Depuis près de 20 ans l’organisation basée sur une entité Recherche & Développement (R&D) est considérée comme obsolète par les chercheurs en Sciences de Gestion. La nouvelle firme innovante est plutôt de forme R-I-D : Recherche – Innovation – Développement. Il s’agit de trois fonctions indépendantes aux rôles clairement établis. La Recherche produit des connaissances qu’elle contrôle. La fonction « I » explore des champs de valeurs potentiels, identifie des compétences manquantes, mobilise des connaissances produites par « R » et érige des stratégies d’adoption et de conception. La fonction « D » rend tangible les propositions de « I » en s’appuyant sur les connaissances de «R ». Ce modèle permet la répétition systématique du cycle d’innovation.

Innover au coup par coup

L’innovation au coup par coup peut être copiée. Elle laisse des vides stratégiques au sein du marché que l’innovateur aura ouvert ; ces vides seront vite occupés par la concurrence. Piloter au coup par coup empêche la mutualisation des apprentissages d’un projet à un autre ce qui augmente le coût par projet et le risque économique globale. A l’inverse l’innovation répétée est une dynamique prudentielle qui vise la réutilisation systématique des nouvelles connaissances d’un projet à un autre, d’un domaine d’activité à un autre. Il ne s’agit plus de concevoir au coup par coup mais de mettre en place des stratégies de conception à n coups.
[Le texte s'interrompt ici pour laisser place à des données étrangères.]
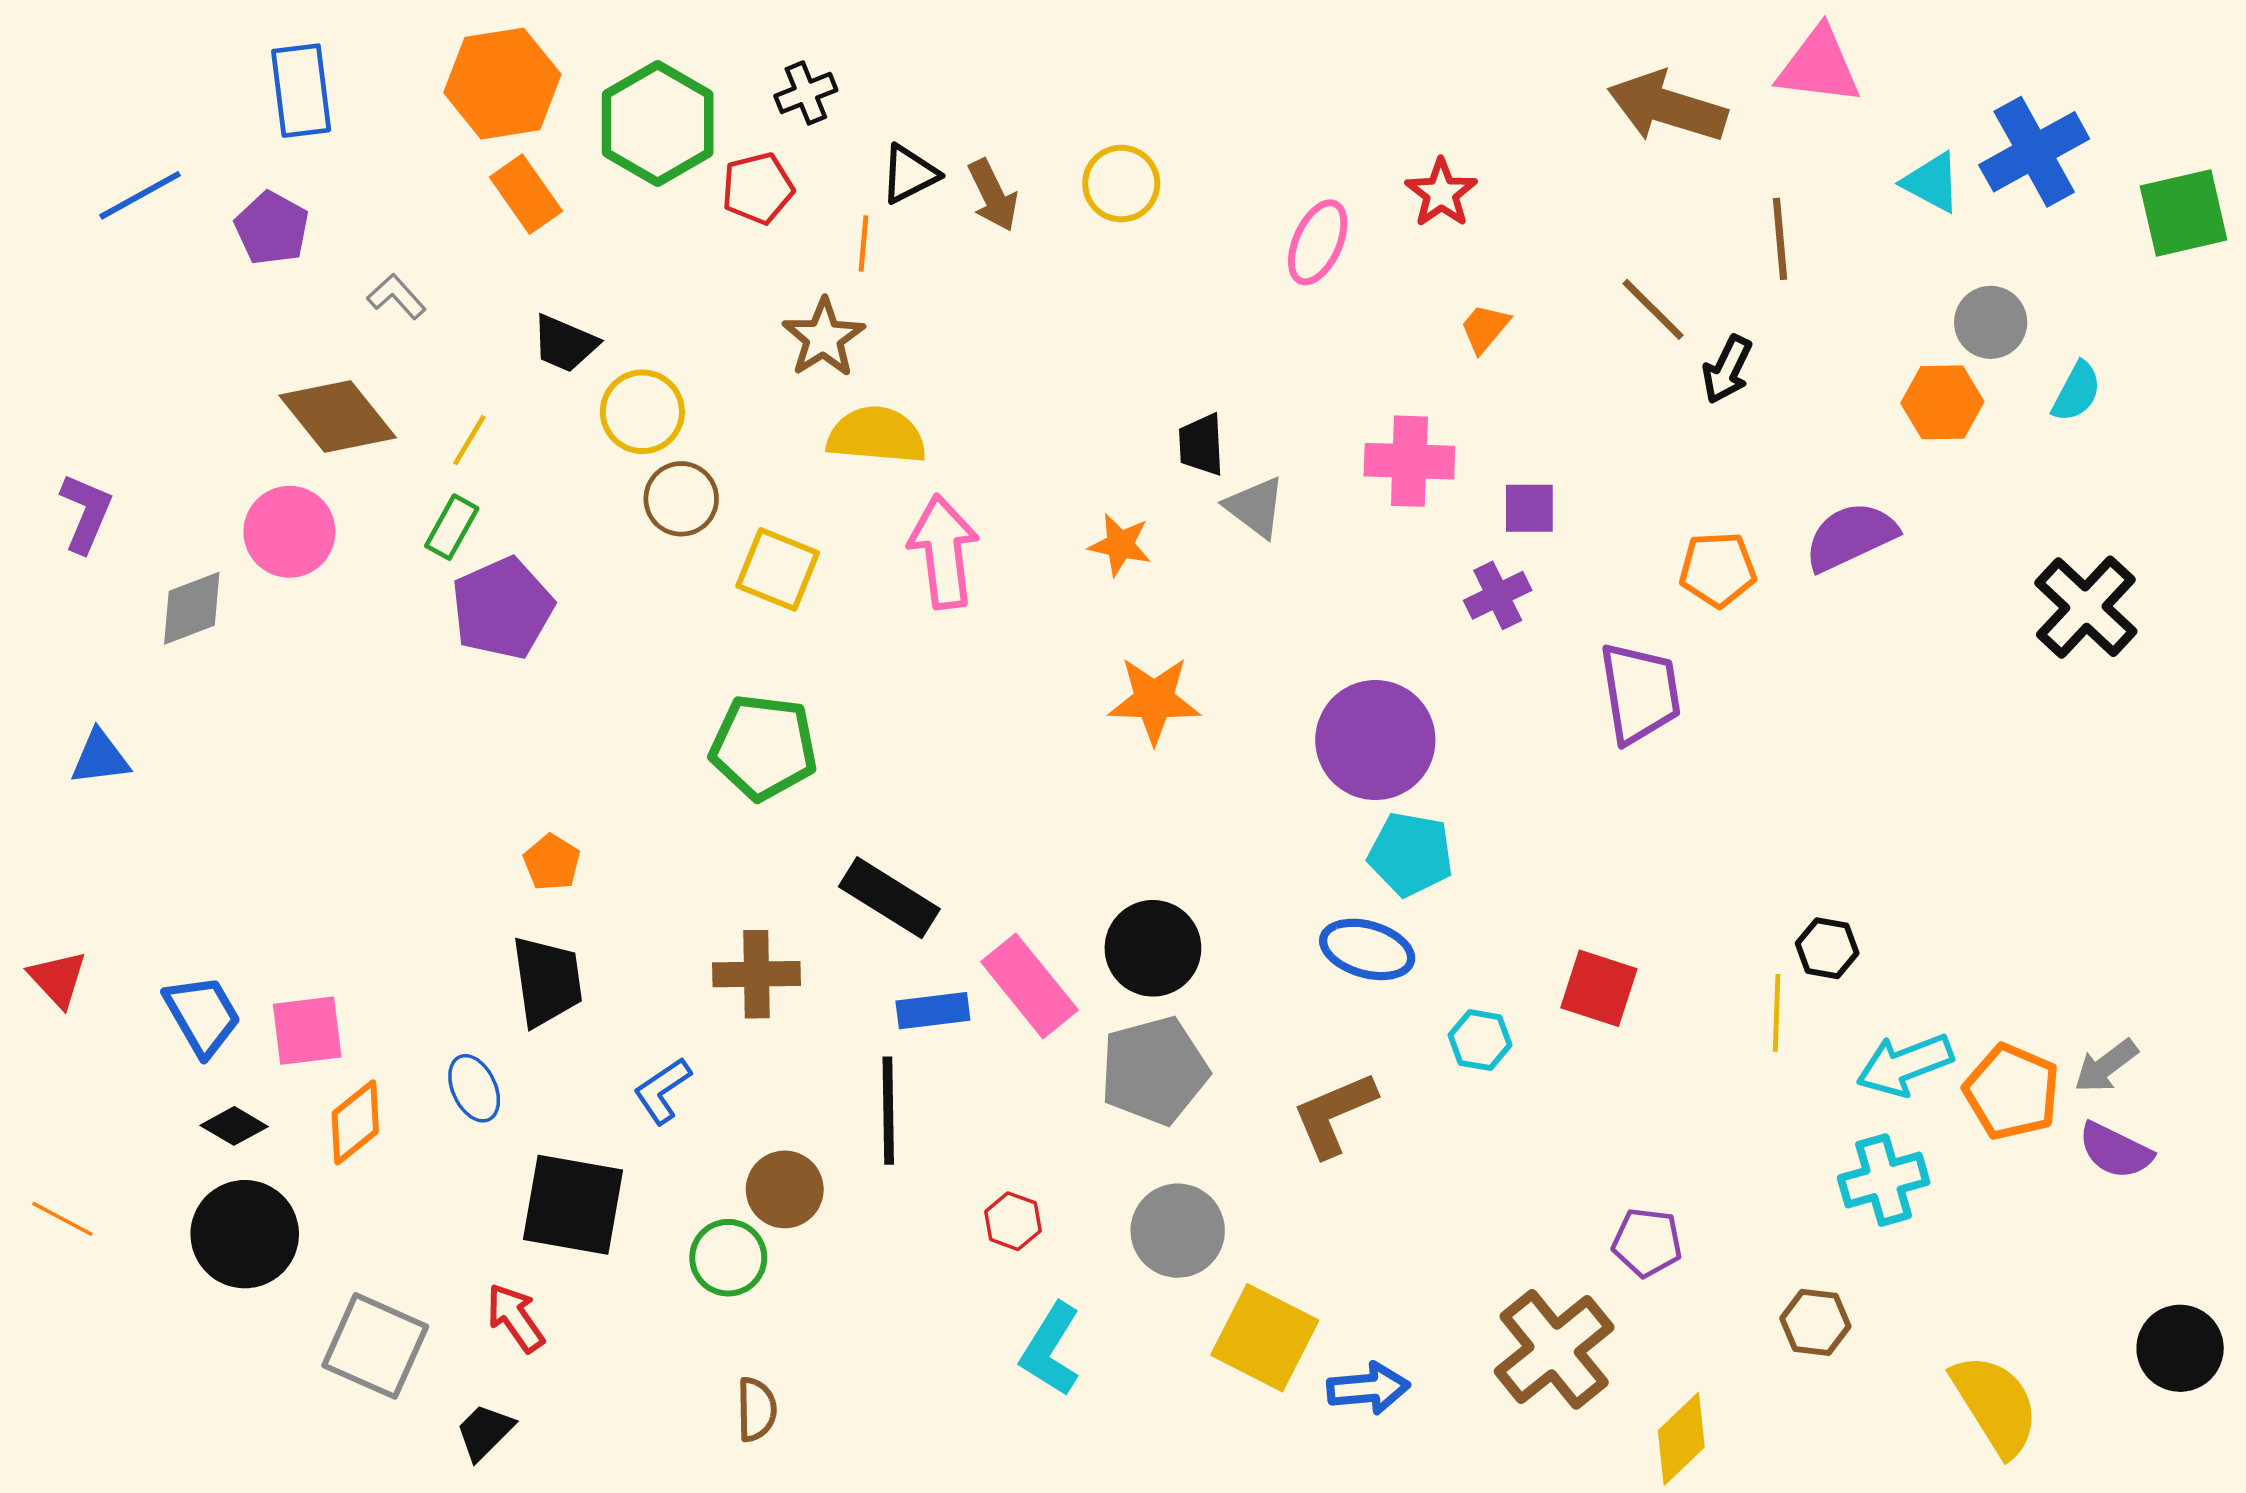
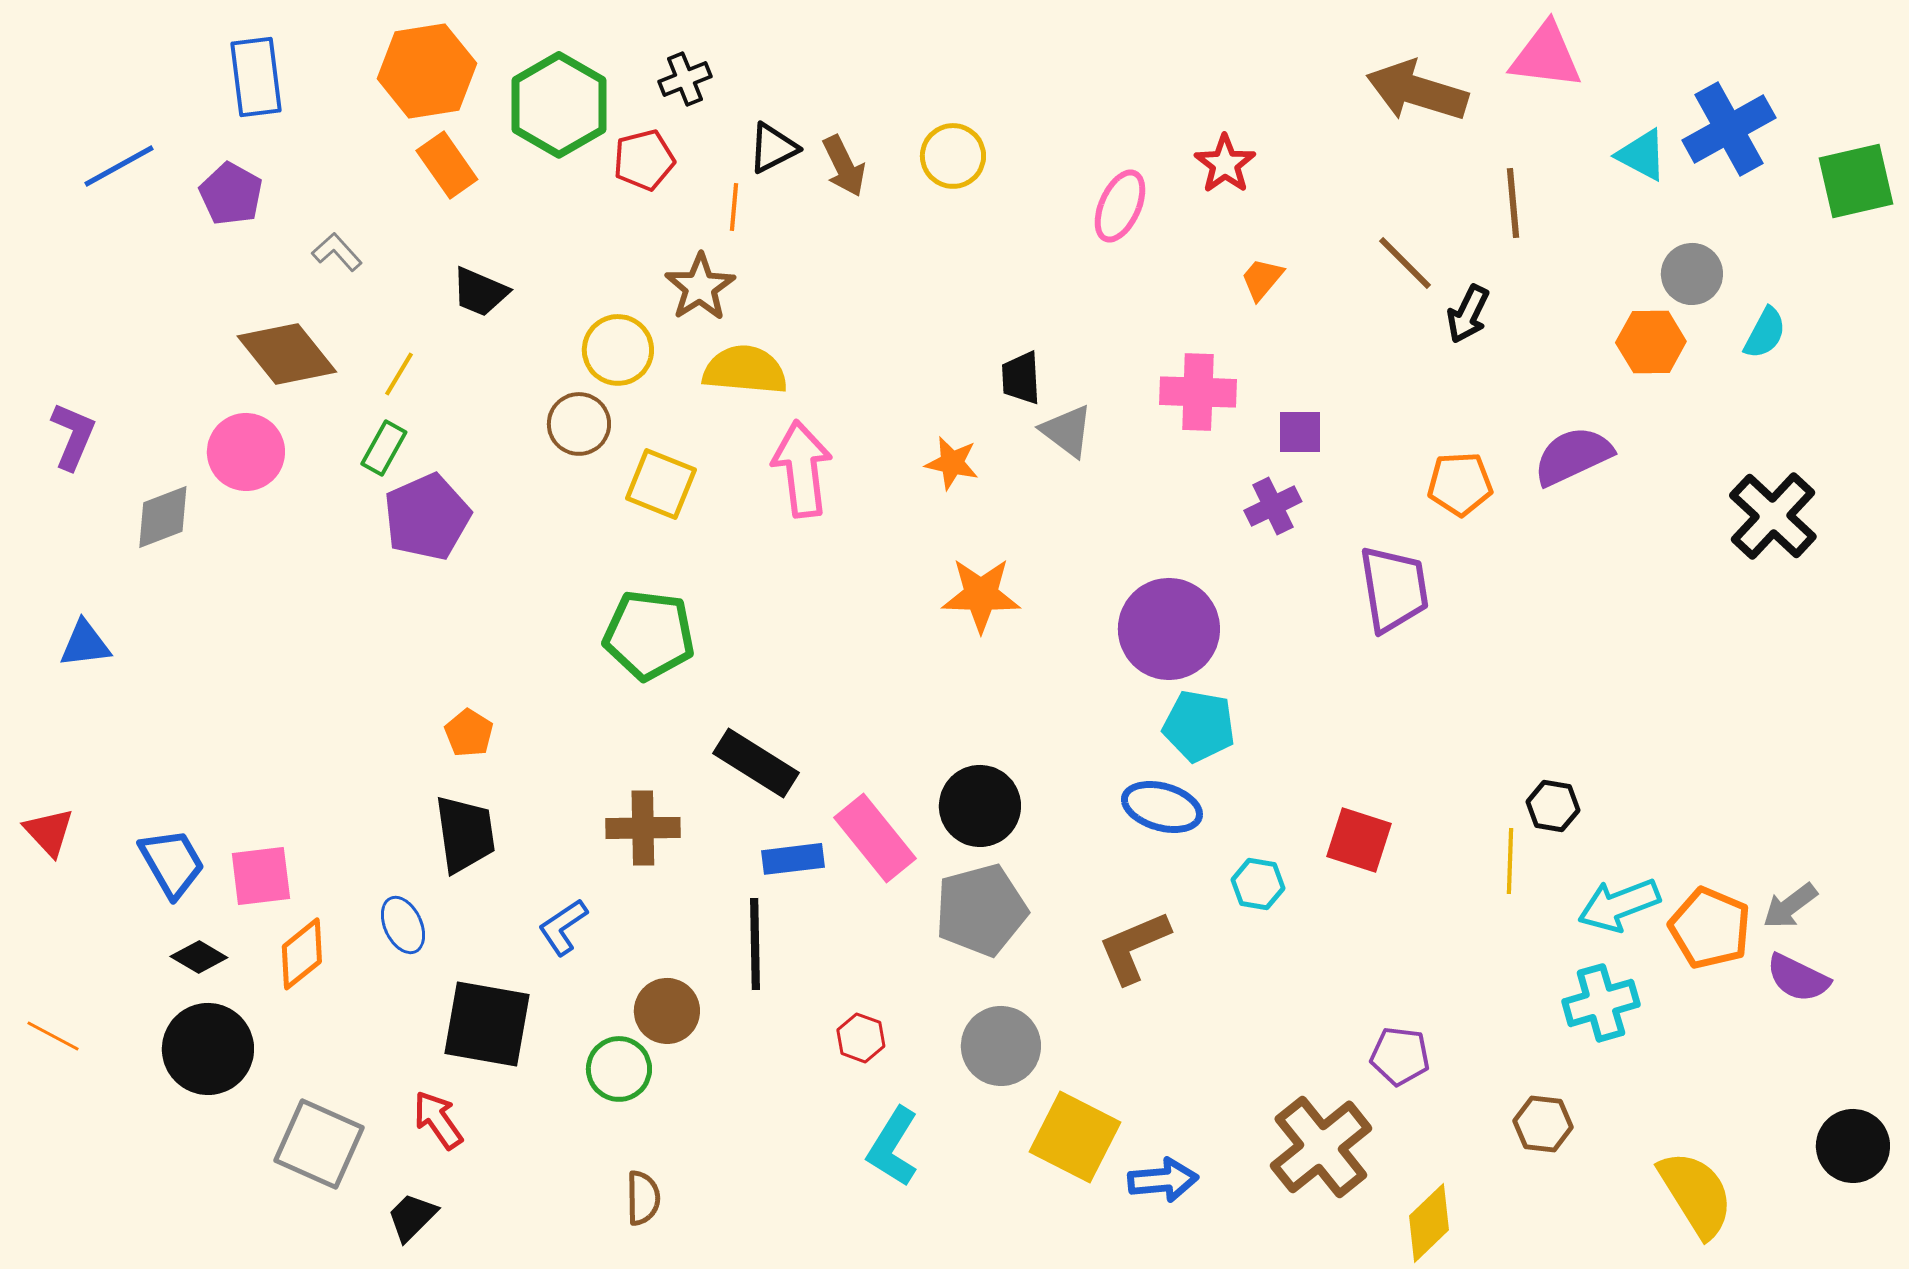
yellow circle: (642, 412) -> (618, 350), moved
L’innovation de rupture répétée crée de nouveaux marchés et détruits les précédents en réduisant ainsi la capacité de rebond de la concurrence.

Croire que tous les collaborateurs peuvent innover

S’il est admis qu’il existe des profils pour la Recherche distincts des profils adaptés au Développement, il est vérifié qu’il en existe aussi pour gérer la dynamique d’innovation. Les managers responsables de la dynamique d’Innovation conçoivent et structurent des processus spécifiques et intègrent la conception innovante en amont de la conception réglée. Si tous les acteurs peuvent idéalement participer à la dynamique d’Innovation, il est nécessaire de les accompagner et rares sont ceux qui peuvent la gérer.

Ne pas gérer de portefeuille de projets d’innovation

Sans gestion de portefeuille de projets d’Innovation, de nombreux problèmes apparaissent tels que des dilemmes d’allocation de ressource, des projets qui n’en finissent plus, des projets qui ne trouvent jamais de marché, des projets qui coûtent plus que prévu. Le pilotage par portefeuille de projets est connu depuis les années 90’s. Cette logique est parfaitement intégrée pour les projets classiques, pourquoi ne le serait-elle pas pour les projets d’innovation, modulo la nature des KPI ?

Ne jamais remettre en question ses processus d’Innovation et son organisation
Si vous êtes là dans votre lecture c’est que ce point ne vous concerne heureusement pas.

Rester sur des décisions unilatérales

Nombreuses sont encore les firmes à sélectionner les projets en ayant recourt à un calcul de VAN. Nombreuses sont les directions qui déterminent soit en amont soit en aval du projet les coûts et prix acceptables de l’offre sans se confronter à la cible et se justifier auprès des équipes de conception. Dans ce cas il est impossible d’évaluer le degré d’adhésion des équipes internes, des partenaires ou de la cible. Pour évaluer le potentiel d’adoption de l’offre Innovante, la dynamique d’Innovation englobe impérativement l’ensemble des parties prenantes internes et externes pour co-construire et évaluer la valeur à l’aide de chiffrages et méthodes qui incluent.

Ignorer que la bataille se gagne sur un écosystème

83% des inventions ne se transforment pas en Innovation (étude Nielsen). Ce taux ne se corrèle pas à une présumée pertinence de l’invention mais à la prise en compte de trois challenges à relever: le défi d’exécution, le défi de chaine d’adoption et le défi de co-innovation. Si le défi d’exécution est connu, le défi de chaine d’adoption n’est pas toujours autant pris aussi au sérieux et le défi de co-Innovation largement inconnu. Une fois les défis repérés il est possible et urgent de travailler dessus car la réussite tient de la re-configuration de l’écosystème !

In fine, c’est derrière ces dix sujets d’attention que réside la différence entre une firme innovante et une firme qui parfois innove. L’une est structurée pour l’innovation répétée, l’autre pour transformer aléatoirement ses inventions en réussite.